▶ **What the exercise asks**
Could you filter the material and copy every line where the word "Integration" occurs?

===

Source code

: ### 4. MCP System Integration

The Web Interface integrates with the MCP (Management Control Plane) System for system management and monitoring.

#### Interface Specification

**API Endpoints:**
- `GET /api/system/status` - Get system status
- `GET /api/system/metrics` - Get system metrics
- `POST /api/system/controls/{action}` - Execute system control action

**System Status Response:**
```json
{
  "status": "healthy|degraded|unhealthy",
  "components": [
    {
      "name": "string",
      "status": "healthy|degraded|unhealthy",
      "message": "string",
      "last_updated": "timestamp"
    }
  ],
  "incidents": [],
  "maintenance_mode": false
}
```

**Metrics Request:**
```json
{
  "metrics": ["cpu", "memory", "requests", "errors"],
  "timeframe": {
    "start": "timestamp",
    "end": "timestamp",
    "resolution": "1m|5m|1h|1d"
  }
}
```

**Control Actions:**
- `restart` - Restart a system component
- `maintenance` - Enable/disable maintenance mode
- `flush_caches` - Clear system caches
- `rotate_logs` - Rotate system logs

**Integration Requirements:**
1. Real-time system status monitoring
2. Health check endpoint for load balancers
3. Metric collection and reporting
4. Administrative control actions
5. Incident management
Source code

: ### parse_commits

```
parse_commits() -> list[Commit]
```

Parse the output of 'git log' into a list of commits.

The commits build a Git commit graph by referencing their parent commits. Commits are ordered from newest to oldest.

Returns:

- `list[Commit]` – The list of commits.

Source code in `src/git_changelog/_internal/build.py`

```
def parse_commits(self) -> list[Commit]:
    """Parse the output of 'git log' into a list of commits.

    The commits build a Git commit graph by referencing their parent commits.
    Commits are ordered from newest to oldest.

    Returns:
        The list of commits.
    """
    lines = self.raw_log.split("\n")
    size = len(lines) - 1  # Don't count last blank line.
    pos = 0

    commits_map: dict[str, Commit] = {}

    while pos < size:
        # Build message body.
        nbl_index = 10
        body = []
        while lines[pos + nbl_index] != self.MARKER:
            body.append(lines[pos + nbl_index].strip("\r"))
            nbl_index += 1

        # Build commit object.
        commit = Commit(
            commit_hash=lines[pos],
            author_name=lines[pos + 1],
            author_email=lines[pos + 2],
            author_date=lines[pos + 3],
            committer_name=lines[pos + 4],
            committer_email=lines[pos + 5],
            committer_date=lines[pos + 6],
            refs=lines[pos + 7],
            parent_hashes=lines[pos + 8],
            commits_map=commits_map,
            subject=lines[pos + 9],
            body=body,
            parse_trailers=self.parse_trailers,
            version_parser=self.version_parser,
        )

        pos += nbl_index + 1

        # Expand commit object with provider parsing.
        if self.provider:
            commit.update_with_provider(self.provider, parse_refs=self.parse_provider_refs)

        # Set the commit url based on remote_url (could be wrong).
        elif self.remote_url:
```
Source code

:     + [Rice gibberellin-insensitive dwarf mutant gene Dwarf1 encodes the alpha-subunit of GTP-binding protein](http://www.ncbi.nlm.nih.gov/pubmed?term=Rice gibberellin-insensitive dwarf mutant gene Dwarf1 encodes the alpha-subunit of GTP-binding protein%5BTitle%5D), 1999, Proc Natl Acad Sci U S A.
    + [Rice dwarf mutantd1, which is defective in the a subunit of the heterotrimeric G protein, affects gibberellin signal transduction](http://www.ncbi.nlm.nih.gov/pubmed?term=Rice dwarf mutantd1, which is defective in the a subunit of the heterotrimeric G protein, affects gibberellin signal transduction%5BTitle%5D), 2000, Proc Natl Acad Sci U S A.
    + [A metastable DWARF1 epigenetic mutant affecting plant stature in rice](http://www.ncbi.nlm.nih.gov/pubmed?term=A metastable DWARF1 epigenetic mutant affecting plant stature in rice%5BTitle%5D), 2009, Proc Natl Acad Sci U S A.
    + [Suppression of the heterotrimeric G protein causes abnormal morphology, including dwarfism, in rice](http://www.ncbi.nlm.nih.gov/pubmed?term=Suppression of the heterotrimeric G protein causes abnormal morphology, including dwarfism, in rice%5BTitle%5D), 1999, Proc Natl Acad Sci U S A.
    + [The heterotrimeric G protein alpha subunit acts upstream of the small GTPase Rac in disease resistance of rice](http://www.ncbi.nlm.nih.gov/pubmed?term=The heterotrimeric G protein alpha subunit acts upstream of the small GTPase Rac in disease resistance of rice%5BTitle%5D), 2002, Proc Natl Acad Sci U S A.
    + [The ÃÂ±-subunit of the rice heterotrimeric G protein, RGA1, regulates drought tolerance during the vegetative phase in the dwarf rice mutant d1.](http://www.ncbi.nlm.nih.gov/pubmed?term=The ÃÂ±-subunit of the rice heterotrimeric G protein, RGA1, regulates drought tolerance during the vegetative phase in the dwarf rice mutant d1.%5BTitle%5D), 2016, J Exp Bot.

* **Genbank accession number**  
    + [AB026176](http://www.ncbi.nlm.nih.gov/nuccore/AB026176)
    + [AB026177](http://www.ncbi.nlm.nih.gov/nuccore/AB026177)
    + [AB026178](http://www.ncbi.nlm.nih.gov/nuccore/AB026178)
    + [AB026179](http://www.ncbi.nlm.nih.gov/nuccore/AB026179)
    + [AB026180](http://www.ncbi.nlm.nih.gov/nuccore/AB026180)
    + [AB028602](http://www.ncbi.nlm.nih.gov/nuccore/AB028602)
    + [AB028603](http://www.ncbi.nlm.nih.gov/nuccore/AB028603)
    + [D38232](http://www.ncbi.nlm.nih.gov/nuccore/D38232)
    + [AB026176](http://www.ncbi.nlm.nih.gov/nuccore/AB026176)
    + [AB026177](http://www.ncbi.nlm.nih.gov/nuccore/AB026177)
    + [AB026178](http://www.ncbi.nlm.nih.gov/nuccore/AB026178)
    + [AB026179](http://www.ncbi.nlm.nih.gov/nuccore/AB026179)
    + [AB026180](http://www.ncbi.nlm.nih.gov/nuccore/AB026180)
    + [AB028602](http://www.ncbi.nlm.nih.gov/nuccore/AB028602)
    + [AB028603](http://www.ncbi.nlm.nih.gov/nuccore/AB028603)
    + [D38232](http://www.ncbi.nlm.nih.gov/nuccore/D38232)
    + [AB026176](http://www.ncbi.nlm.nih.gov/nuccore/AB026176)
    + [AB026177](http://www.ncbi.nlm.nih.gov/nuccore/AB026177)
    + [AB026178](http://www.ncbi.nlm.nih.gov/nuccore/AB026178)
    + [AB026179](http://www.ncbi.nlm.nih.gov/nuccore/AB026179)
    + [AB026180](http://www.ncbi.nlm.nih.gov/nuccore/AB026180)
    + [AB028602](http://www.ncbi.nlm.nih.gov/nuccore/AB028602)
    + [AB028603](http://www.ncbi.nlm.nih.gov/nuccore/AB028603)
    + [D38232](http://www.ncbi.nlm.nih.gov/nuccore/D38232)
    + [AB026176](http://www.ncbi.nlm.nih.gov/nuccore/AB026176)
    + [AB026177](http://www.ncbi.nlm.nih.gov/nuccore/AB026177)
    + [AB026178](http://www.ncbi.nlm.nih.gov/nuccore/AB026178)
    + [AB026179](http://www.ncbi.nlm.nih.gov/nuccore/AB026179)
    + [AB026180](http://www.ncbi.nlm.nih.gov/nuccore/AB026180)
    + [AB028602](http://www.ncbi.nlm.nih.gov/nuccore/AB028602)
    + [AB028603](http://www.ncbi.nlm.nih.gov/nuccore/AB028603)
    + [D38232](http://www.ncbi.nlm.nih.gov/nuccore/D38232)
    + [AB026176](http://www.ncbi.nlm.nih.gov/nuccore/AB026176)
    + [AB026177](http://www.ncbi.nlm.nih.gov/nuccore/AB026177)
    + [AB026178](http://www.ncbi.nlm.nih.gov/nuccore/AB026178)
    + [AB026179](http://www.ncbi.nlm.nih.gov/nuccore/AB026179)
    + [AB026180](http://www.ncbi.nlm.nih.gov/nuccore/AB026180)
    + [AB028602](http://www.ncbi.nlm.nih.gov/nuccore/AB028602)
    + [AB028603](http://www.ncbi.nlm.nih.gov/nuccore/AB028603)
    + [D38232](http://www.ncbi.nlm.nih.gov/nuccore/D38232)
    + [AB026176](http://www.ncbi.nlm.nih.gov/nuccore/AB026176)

===

▶ **Result of this task**
: ### 4. MCP System Integration
**Integration Requirements:**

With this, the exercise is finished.